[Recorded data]
····················
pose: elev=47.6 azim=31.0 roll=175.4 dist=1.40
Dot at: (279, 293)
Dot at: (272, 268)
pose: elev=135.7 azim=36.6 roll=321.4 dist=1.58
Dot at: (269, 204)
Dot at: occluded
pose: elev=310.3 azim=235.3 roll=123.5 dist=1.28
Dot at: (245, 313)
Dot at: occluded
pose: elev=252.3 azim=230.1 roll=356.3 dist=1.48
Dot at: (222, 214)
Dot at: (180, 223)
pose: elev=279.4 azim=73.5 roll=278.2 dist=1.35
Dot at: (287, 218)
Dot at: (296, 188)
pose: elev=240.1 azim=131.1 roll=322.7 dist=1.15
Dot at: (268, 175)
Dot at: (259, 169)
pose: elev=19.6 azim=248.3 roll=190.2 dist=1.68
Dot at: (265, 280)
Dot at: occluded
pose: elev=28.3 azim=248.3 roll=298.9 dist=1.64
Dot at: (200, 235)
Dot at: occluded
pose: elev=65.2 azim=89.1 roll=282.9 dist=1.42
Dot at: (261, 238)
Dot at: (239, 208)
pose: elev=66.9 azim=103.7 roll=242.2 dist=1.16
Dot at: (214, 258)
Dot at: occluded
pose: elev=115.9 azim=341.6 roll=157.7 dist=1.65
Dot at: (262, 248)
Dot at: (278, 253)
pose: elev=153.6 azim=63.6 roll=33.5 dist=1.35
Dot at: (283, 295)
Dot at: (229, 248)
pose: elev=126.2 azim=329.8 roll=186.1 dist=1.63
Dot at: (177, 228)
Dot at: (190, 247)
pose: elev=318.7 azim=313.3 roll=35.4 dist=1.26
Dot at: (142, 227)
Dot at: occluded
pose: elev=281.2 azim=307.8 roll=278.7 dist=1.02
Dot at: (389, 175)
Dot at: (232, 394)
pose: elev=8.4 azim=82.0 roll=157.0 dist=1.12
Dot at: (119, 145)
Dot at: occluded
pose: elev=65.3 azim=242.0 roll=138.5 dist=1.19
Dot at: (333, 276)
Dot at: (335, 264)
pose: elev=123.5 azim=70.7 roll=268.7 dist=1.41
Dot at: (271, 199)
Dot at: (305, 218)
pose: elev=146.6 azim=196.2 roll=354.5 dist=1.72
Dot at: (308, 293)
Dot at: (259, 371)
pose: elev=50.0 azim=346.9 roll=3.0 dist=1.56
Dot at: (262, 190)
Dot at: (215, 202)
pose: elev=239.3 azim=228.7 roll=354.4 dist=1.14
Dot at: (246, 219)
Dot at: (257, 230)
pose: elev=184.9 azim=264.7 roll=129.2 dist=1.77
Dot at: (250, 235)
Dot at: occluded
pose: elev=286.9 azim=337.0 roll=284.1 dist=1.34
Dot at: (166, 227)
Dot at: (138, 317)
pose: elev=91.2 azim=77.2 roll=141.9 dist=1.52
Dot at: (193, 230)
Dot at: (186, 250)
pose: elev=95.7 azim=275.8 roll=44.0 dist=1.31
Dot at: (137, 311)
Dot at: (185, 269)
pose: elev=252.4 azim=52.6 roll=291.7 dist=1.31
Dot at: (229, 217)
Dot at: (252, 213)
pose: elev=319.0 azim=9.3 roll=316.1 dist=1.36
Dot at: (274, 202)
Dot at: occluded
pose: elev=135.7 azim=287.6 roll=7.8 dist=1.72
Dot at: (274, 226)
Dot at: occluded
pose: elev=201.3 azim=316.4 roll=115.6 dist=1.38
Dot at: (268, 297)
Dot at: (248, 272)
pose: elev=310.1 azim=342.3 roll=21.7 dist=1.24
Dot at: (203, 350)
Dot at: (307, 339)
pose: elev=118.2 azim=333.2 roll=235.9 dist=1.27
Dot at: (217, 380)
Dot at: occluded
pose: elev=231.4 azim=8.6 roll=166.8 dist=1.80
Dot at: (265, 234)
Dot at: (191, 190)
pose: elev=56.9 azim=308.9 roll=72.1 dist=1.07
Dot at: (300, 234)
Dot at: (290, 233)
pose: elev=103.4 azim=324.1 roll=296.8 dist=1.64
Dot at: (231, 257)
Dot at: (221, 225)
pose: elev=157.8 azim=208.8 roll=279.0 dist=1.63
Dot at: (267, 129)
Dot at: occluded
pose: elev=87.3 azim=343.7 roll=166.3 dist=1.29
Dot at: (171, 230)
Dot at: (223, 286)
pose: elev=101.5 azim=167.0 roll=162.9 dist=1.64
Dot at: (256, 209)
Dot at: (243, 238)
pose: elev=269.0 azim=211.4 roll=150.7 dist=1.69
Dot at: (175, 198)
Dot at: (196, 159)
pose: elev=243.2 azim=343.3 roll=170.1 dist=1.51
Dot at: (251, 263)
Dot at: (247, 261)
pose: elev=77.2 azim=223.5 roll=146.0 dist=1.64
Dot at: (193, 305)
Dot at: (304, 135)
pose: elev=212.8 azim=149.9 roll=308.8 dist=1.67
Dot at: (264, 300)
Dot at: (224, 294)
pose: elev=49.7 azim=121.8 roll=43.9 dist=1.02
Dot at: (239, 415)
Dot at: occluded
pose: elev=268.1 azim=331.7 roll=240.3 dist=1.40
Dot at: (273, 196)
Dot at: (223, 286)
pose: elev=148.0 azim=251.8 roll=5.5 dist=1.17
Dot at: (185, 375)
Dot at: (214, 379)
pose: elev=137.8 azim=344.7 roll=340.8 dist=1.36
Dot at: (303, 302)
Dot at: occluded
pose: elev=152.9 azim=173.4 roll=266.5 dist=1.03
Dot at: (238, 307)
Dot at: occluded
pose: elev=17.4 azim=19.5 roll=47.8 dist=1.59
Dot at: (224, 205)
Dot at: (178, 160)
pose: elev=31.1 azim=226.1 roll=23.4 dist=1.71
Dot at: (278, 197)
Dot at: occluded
····················
#### WHAT IS BEING ASKED:
Rename "dist" to "range" throughout the lines above and write them out again, changing nothing else.

#### OUTPUT OF THE EXERCISE:
pose: elev=47.6 azim=31.0 roll=175.4 range=1.40
Dot at: (279, 293)
Dot at: (272, 268)
pose: elev=135.7 azim=36.6 roll=321.4 range=1.58
Dot at: (269, 204)
Dot at: occluded
pose: elev=310.3 azim=235.3 roll=123.5 range=1.28
Dot at: (245, 313)
Dot at: occluded
pose: elev=252.3 azim=230.1 roll=356.3 range=1.48
Dot at: (222, 214)
Dot at: (180, 223)
pose: elev=279.4 azim=73.5 roll=278.2 range=1.35
Dot at: (287, 218)
Dot at: (296, 188)
pose: elev=240.1 azim=131.1 roll=322.7 range=1.15
Dot at: (268, 175)
Dot at: (259, 169)
pose: elev=19.6 azim=248.3 roll=190.2 range=1.68
Dot at: (265, 280)
Dot at: occluded
pose: elev=28.3 azim=248.3 roll=298.9 range=1.64
Dot at: (200, 235)
Dot at: occluded
pose: elev=65.2 azim=89.1 roll=282.9 range=1.42
Dot at: (261, 238)
Dot at: (239, 208)
pose: elev=66.9 azim=103.7 roll=242.2 range=1.16
Dot at: (214, 258)
Dot at: occluded
pose: elev=115.9 azim=341.6 roll=157.7 range=1.65
Dot at: (262, 248)
Dot at: (278, 253)
pose: elev=153.6 azim=63.6 roll=33.5 range=1.35
Dot at: (283, 295)
Dot at: (229, 248)
pose: elev=126.2 azim=329.8 roll=186.1 range=1.63
Dot at: (177, 228)
Dot at: (190, 247)
pose: elev=318.7 azim=313.3 roll=35.4 range=1.26
Dot at: (142, 227)
Dot at: occluded
pose: elev=281.2 azim=307.8 roll=278.7 range=1.02
Dot at: (389, 175)
Dot at: (232, 394)
pose: elev=8.4 azim=82.0 roll=157.0 range=1.12
Dot at: (119, 145)
Dot at: occluded
pose: elev=65.3 azim=242.0 roll=138.5 range=1.19
Dot at: (333, 276)
Dot at: (335, 264)
pose: elev=123.5 azim=70.7 roll=268.7 range=1.41
Dot at: (271, 199)
Dot at: (305, 218)
pose: elev=146.6 azim=196.2 roll=354.5 range=1.72
Dot at: (308, 293)
Dot at: (259, 371)
pose: elev=50.0 azim=346.9 roll=3.0 range=1.56
Dot at: (262, 190)
Dot at: (215, 202)
pose: elev=239.3 azim=228.7 roll=354.4 range=1.14
Dot at: (246, 219)
Dot at: (257, 230)
pose: elev=184.9 azim=264.7 roll=129.2 range=1.77
Dot at: (250, 235)
Dot at: occluded
pose: elev=286.9 azim=337.0 roll=284.1 range=1.34
Dot at: (166, 227)
Dot at: (138, 317)
pose: elev=91.2 azim=77.2 roll=141.9 range=1.52
Dot at: (193, 230)
Dot at: (186, 250)
pose: elev=95.7 azim=275.8 roll=44.0 range=1.31
Dot at: (137, 311)
Dot at: (185, 269)
pose: elev=252.4 azim=52.6 roll=291.7 range=1.31
Dot at: (229, 217)
Dot at: (252, 213)
pose: elev=319.0 azim=9.3 roll=316.1 range=1.36
Dot at: (274, 202)
Dot at: occluded
pose: elev=135.7 azim=287.6 roll=7.8 range=1.72
Dot at: (274, 226)
Dot at: occluded
pose: elev=201.3 azim=316.4 roll=115.6 range=1.38
Dot at: (268, 297)
Dot at: (248, 272)
pose: elev=310.1 azim=342.3 roll=21.7 range=1.24
Dot at: (203, 350)
Dot at: (307, 339)
pose: elev=118.2 azim=333.2 roll=235.9 range=1.27
Dot at: (217, 380)
Dot at: occluded
pose: elev=231.4 azim=8.6 roll=166.8 range=1.80
Dot at: (265, 234)
Dot at: (191, 190)
pose: elev=56.9 azim=308.9 roll=72.1 range=1.07
Dot at: (300, 234)
Dot at: (290, 233)
pose: elev=103.4 azim=324.1 roll=296.8 range=1.64
Dot at: (231, 257)
Dot at: (221, 225)
pose: elev=157.8 azim=208.8 roll=279.0 range=1.63
Dot at: (267, 129)
Dot at: occluded
pose: elev=87.3 azim=343.7 roll=166.3 range=1.29
Dot at: (171, 230)
Dot at: (223, 286)
pose: elev=101.5 azim=167.0 roll=162.9 range=1.64
Dot at: (256, 209)
Dot at: (243, 238)
pose: elev=269.0 azim=211.4 roll=150.7 range=1.69
Dot at: (175, 198)
Dot at: (196, 159)
pose: elev=243.2 azim=343.3 roll=170.1 range=1.51
Dot at: (251, 263)
Dot at: (247, 261)
pose: elev=77.2 azim=223.5 roll=146.0 range=1.64
Dot at: (193, 305)
Dot at: (304, 135)
pose: elev=212.8 azim=149.9 roll=308.8 range=1.67
Dot at: (264, 300)
Dot at: (224, 294)
pose: elev=49.7 azim=121.8 roll=43.9 range=1.02
Dot at: (239, 415)
Dot at: occluded
pose: elev=268.1 azim=331.7 roll=240.3 range=1.40
Dot at: (273, 196)
Dot at: (223, 286)
pose: elev=148.0 azim=251.8 roll=5.5 range=1.17
Dot at: (185, 375)
Dot at: (214, 379)
pose: elev=137.8 azim=344.7 roll=340.8 range=1.36
Dot at: (303, 302)
Dot at: occluded
pose: elev=152.9 azim=173.4 roll=266.5 range=1.03
Dot at: (238, 307)
Dot at: occluded
pose: elev=17.4 azim=19.5 roll=47.8 range=1.59
Dot at: (224, 205)
Dot at: (178, 160)
pose: elev=31.1 azim=226.1 roll=23.4 range=1.71
Dot at: (278, 197)
Dot at: occluded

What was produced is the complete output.